I did this video on it:


----------



## papadan (Mar 6, 2009)

Sounds like a brilliant Michigan repair, Jim. I'm a Kentucky boy, I have a little Cannon and a piece of duct tape holding the battery in. ;-)


----------



## Cliff (Sep 6, 2013)

Good work Jim. That is really innovative thinking. The video you describe of the guy fixing his Nikon was interesting too. Some of those Epoxy fillers are great also. Panel Metal was a popular one here.

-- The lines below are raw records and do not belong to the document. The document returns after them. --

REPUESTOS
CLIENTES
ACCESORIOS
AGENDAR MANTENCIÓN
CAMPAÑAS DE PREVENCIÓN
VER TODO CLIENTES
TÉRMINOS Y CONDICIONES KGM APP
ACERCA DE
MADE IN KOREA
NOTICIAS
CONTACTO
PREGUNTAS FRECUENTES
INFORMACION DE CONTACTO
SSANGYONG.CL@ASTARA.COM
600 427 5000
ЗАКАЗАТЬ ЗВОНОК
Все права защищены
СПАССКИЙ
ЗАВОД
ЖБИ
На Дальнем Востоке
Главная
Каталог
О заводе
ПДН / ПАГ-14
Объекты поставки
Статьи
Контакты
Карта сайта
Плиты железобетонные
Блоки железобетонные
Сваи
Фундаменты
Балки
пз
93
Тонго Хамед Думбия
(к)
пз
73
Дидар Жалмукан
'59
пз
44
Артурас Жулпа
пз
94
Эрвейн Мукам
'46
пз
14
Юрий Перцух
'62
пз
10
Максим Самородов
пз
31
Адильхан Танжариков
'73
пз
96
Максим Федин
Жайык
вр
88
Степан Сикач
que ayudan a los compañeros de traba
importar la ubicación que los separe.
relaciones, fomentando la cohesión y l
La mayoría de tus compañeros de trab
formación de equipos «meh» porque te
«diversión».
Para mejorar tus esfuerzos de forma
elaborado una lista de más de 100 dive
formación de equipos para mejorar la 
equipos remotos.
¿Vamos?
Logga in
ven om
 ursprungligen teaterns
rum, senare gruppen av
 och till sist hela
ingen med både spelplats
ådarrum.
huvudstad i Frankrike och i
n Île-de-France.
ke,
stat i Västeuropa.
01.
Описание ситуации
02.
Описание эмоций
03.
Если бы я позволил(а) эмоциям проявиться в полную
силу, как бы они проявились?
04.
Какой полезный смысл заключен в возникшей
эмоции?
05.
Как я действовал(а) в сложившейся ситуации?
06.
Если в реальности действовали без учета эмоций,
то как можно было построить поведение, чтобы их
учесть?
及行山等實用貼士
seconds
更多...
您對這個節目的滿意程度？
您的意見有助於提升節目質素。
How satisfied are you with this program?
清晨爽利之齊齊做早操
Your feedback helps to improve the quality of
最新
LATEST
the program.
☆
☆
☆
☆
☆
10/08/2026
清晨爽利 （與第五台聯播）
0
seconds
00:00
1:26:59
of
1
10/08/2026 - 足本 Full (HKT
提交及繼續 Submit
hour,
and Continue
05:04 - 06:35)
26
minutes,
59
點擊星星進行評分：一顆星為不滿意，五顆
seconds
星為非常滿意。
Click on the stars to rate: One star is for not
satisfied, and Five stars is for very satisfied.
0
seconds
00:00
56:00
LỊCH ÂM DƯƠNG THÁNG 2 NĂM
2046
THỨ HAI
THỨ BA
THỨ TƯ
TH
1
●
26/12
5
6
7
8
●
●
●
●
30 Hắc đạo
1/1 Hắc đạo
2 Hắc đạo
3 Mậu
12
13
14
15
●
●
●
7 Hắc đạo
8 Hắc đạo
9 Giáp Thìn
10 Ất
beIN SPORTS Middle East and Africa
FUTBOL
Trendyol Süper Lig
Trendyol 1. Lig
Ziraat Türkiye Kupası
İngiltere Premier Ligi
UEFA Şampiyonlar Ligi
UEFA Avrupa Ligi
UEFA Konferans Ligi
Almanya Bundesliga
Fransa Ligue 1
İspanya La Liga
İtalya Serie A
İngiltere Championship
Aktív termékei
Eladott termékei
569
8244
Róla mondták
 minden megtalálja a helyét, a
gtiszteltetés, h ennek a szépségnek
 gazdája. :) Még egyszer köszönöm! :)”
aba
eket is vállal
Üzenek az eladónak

Your Camera would be Digital?? The reason I ask is lots of folk in Australia have rolls of film they never got around to getting developed and now are faced with the problem of being unable to ever get their photos. The last of the old style developers are out of business. I am glad I got all mine developed before this all happened. Is it the same in America?
Another good use for Camera Triipods..Years ago I was staying at a YMCA in New York City…I did my washing under the shower and hung it out of my window to dry tied onto my camera tripod.

Regards,

Cliff.


----------



## robscastle (May 13, 2012)

From Muriels wedding …..Your terrible Cliff!!


----------



## JoeLyddon (Apr 22, 2007)

Jim, I thought you were going to Hard Wire a 3v source to it… Did you change your mind & now going to use batteries?

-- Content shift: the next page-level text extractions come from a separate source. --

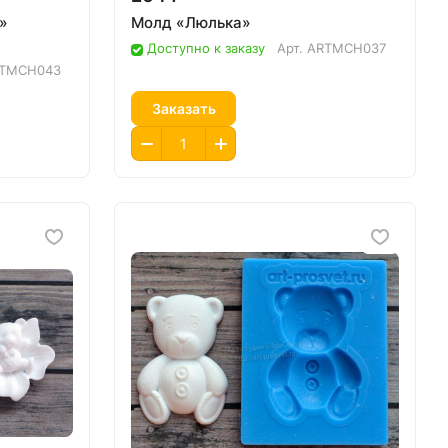
»
Молд «Люлька»
Доступно к заказу
Арт.
ARTMCH037
TMCH043
Заказать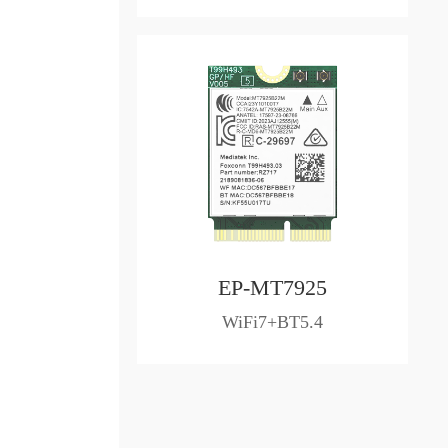
EP-MT7925
WiFi7+BT5.4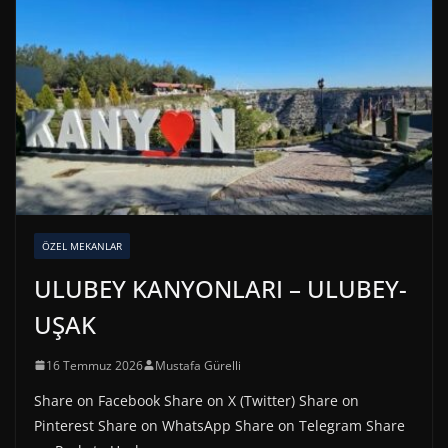
ÖZEL MEKANLAR
ULUBEY KANYONLARI – ULUBEY-
UŞAK
16 Temmuz 2026
Mustafa Gürelli
Share on Facebook Share on X (Twitter) Share on
Pinterest Share on WhatsApp Share on Telegram Share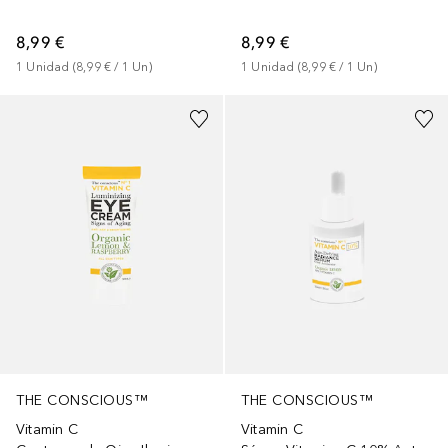
8,99 €
8,99 €
1
Unidad
 (
8,99 €
 / 
1
Un
)
1
Unidad
 (
8,99 €
 / 
1
Un
)
THE CONSCIOUS™
THE CONSCIOUS™
Vitamin C
Vitamin C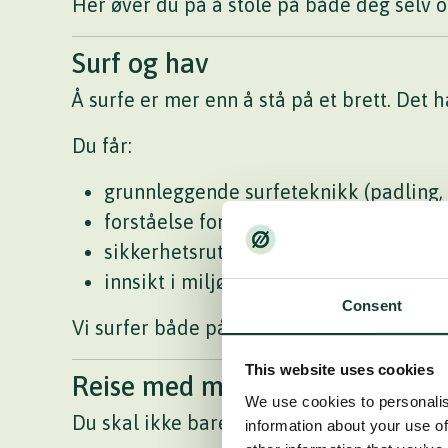
Her øver du på å stole på både deg selv o
Surf og hav
Å surfe er mer enn å stå på et brett. Det 
Du får:
grunnleggende surfeteknikk (padling, t
forståelse for bølger, vind og strøm
sikkerhetsrutiner i surfesoner
innsikt i miljøutfordringer i havet
Consent
Vi surfer både på Nordvestlandet og på Ba
This website uses cookies
Reise med mening – Escape Mør
We use cookies to personalis
Du skal ikke bare reise. Du skal forstå hva
information about your use of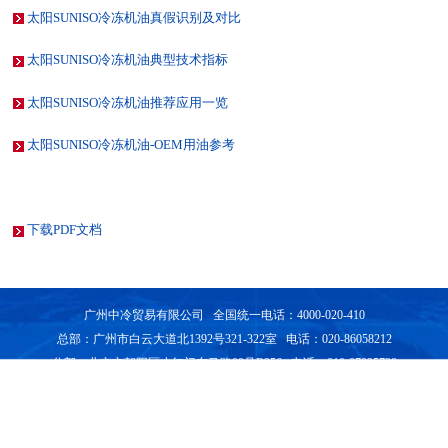
太阳SUNISO冷冻机油真假识别及对比
太阳SUNISO冷冻机油典型技术指标
太阳SUNISO冷冻机油推荐应用一览
太阳SUNISO冷冻机油-OEM用油参考
下载PDF文档
广州中冷贸易有限公司 全国统一电话：4000-020-410
总部：广州市白云大道北1392号321-322室 电话：020-86058212
分部：北京市朝阳区小红门东马路99号B256 电话：010-87825728
分部：天津市东丽区大毕庄金达道5号 电话：022-84817518
Copyright © 2017 CRR. All rights reserved. 粤ICP备07018000号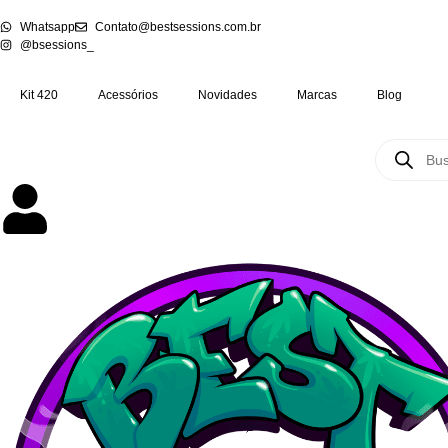
Whatsapp
Contato@bestsessions.com.br
@bsessions_
Kit 420
Acessórios
Novidades
Marcas
Blog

I was wondering how you were going to the 3V DC change… Have a 3V DC power supply already or u going to make it too?

COOL way you got those batteries to stay put… Did you try a rubber band? LOL

Thank you…


----------



## Grumpy (Nov 9, 2007)

Jim, you are a genius.
I had a similar problem with a camera and used a cable tie to hold the lid on. Wasn't very pretty but did the job.
YouTube is the best thing since sliced bread, I use it regularly to solve problems.


----------



## woodbutcherbynight (Oct 21, 2011)

This project came out well, looks great. That being said I really feel that this repair screamed DUCT TAPE!!!

ROFL


----------



## Jim Jakosh (Nov 24, 2009)

Hi Cliff. I have now seen a roll of film in 10 years around here. I think the epoxy will last a few years!

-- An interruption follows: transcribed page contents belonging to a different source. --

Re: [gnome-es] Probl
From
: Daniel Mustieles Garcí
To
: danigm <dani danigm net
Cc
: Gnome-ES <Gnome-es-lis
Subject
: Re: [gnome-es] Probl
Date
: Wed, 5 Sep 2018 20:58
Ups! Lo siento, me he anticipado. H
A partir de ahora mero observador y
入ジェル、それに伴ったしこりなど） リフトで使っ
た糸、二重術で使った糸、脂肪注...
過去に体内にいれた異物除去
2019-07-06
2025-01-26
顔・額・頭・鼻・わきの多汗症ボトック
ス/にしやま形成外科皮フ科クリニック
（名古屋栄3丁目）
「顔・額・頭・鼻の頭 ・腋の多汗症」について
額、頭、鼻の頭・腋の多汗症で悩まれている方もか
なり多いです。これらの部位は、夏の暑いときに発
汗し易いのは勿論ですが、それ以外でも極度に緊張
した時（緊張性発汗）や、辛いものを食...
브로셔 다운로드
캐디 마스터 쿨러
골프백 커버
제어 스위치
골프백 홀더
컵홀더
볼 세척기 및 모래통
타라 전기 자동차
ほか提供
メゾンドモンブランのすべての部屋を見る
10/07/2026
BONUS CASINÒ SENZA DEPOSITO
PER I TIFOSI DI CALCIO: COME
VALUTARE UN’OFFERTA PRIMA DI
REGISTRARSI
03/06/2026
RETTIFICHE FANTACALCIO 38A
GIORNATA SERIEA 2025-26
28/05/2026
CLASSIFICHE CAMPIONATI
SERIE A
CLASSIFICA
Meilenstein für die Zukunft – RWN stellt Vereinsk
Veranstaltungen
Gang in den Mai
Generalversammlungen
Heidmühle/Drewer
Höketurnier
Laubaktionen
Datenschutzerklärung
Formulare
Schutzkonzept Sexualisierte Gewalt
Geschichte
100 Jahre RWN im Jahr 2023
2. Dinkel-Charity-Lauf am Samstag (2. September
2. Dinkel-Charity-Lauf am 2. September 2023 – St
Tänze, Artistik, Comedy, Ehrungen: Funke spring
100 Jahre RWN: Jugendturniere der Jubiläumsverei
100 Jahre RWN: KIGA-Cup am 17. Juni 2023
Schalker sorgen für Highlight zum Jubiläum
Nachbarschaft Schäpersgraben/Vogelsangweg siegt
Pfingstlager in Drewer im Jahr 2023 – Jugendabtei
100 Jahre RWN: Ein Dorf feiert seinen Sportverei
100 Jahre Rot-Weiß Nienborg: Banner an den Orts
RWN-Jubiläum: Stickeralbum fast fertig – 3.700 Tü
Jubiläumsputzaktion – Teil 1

Hi Joe, the second camera will get the 3 V transformer. I've been so busy I have not gotten to that one yet. I have to make contact with tips on it that hit where the batteries go. I have a lot of low voltage power supplies. I just put a 12v one on my alarm in the barn. That has taken some of my time. I have a translucent corian alien that will light up when the alarm is armed. It will be cool!!

These loose cover are more of a problem than I thought. Here is a list of how people fixed them:

https://www.electronicspoint.com/threads/summary-of-ways-people-fixed-their-nikon-coolpix-camera-battery-door-latch.102999/

Cheers, Jim


----------



## woodbutcherbynight (Oct 21, 2011)

I feel ya Jim, I have 4 LED 12 volt fog lamps I want to set up to use on the bandsaw and mitersaw. Been what a month now and I am still working on a project outside that Mother Nature has seen fit to interrupt everyday the past two weeks!

LOL


----------



## Jim Jakosh (Nov 24, 2009)

Hi Gunny. That how it goes some times. I built an addition to my shed in Az last winter and it rained every other day. I got it done finally working on the dry days!!

Cheers, Jim


----------



## lew (Feb 13, 2008)

Nice fix, Jim!


----------



## doubleDD (Oct 21, 2012)

Like you Jim I love these cameras. Two years ago it went overboard on a fishing trip and the next day went out and bought a new one. Good idea on a 3v power system. Those videos suck up the batteries.


----------



## Jim Jakosh (Nov 24, 2009)

Thanks, Lew. I just used your method for Celtic knots in rolling pins and should have one finished soon.

Hi Dave. I had two nice videos stop in the middle of shooting. Once I get the power supply hooked up, I can pause and start many times without losing any of the video!!

Cheers, Jim


----------